:: Exercise directions ::
In the debugging thread below, what was the cause of the "Resolution must be a positive number" exception? Please answer in one sentence.

:: Document ::
↓

Help debugging HTM.java for anomaly detection

This exception is caused by the incorrect path to the configuration node:

JsonNode modelParams = params.path("modelConfig").path("modelParams");
Exception in thread "main" java.lang.IllegalArgumentException: Cannot initialize this Sensor's MultiEncoder with a null settings
	at org.numenta.nupic.network.sensor.HTMSensor.initEncoders(HTMSensor.java:641)
	at org.numenta.nupic.network.sensor.HTMSensor.initEncoder(HTMSensor.java:600)
	at org.numenta.nupic.network.Network.setSensor(Network.java:791)
	at org.numenta.nupic.network.Region.setNetwork(Region.java:164)
	at org.numenta.nupic.network.Network.add(Network.java:723)
	at nab.detectors.htmjava.HTMModel.<init>(HTMModel.java:57)
	at nab.detectors.htmjava.HTMModel.main(HTMModel.java:346)

The next exception I got was this: caused by no resolution in the config JSON file:
best_single_metric_anomaly_params_tm_cpp.json

Exception in thread "main" java.lang.IllegalStateException: Resolution must be a positive number
	at org.numenta.nupic.encoders.RandomDistributedScalarEncoder.init(RandomDistributedScalarEncoder.java:132)

↑

(Saved entries)

↓

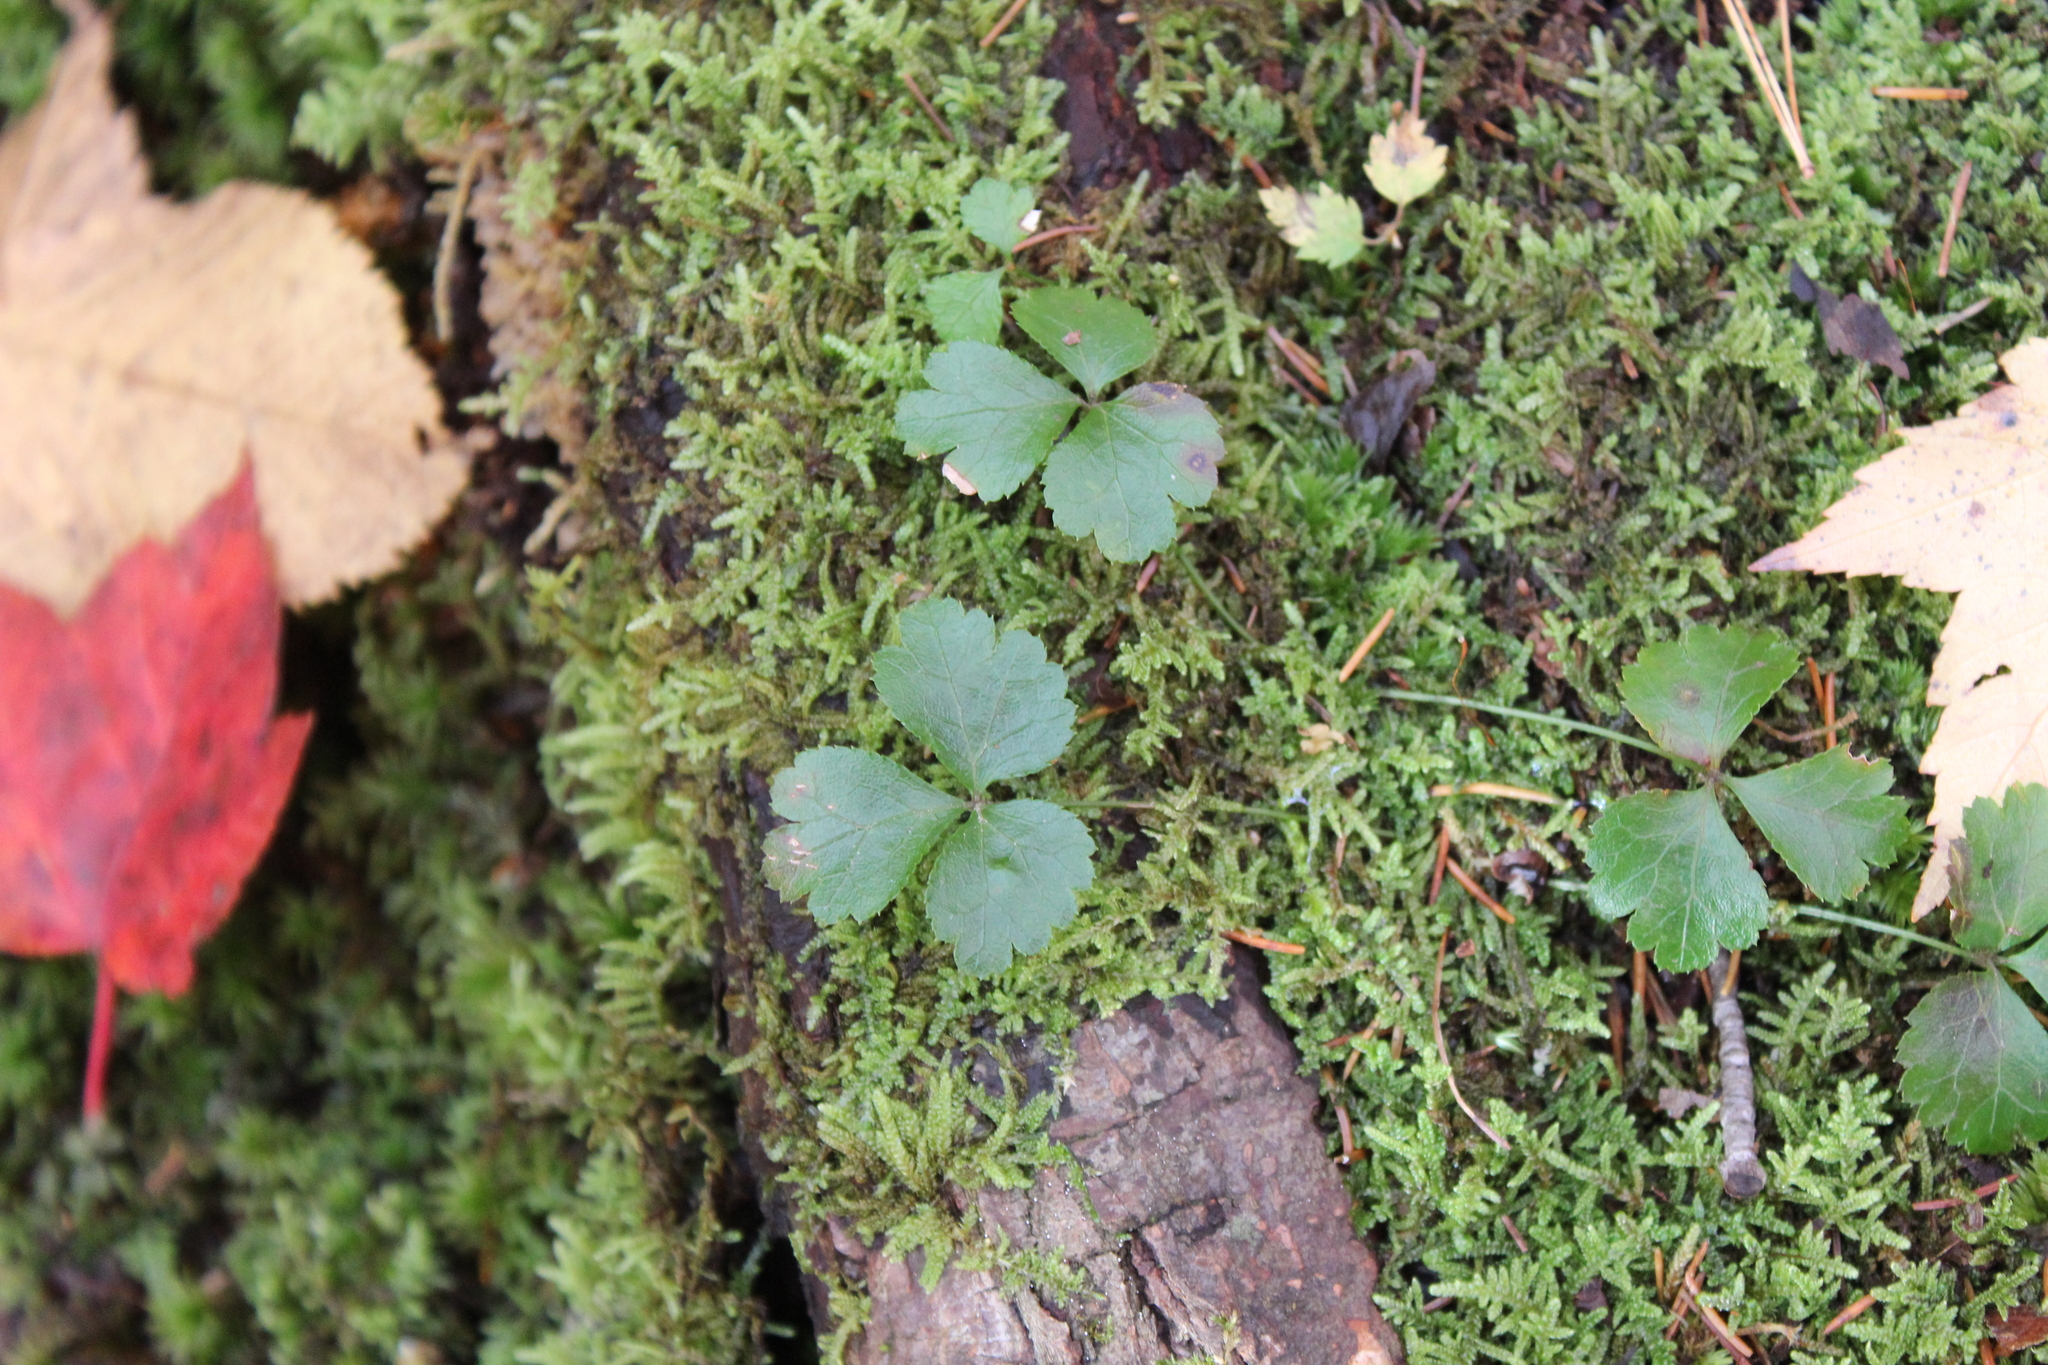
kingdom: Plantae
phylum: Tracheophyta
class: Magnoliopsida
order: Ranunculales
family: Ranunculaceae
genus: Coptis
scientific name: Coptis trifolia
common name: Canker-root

↑

:: Response to the task ::
It was caused by the lack of a resolution in the config JSON file best_single_metric_anomaly_params_tm_cpp.json.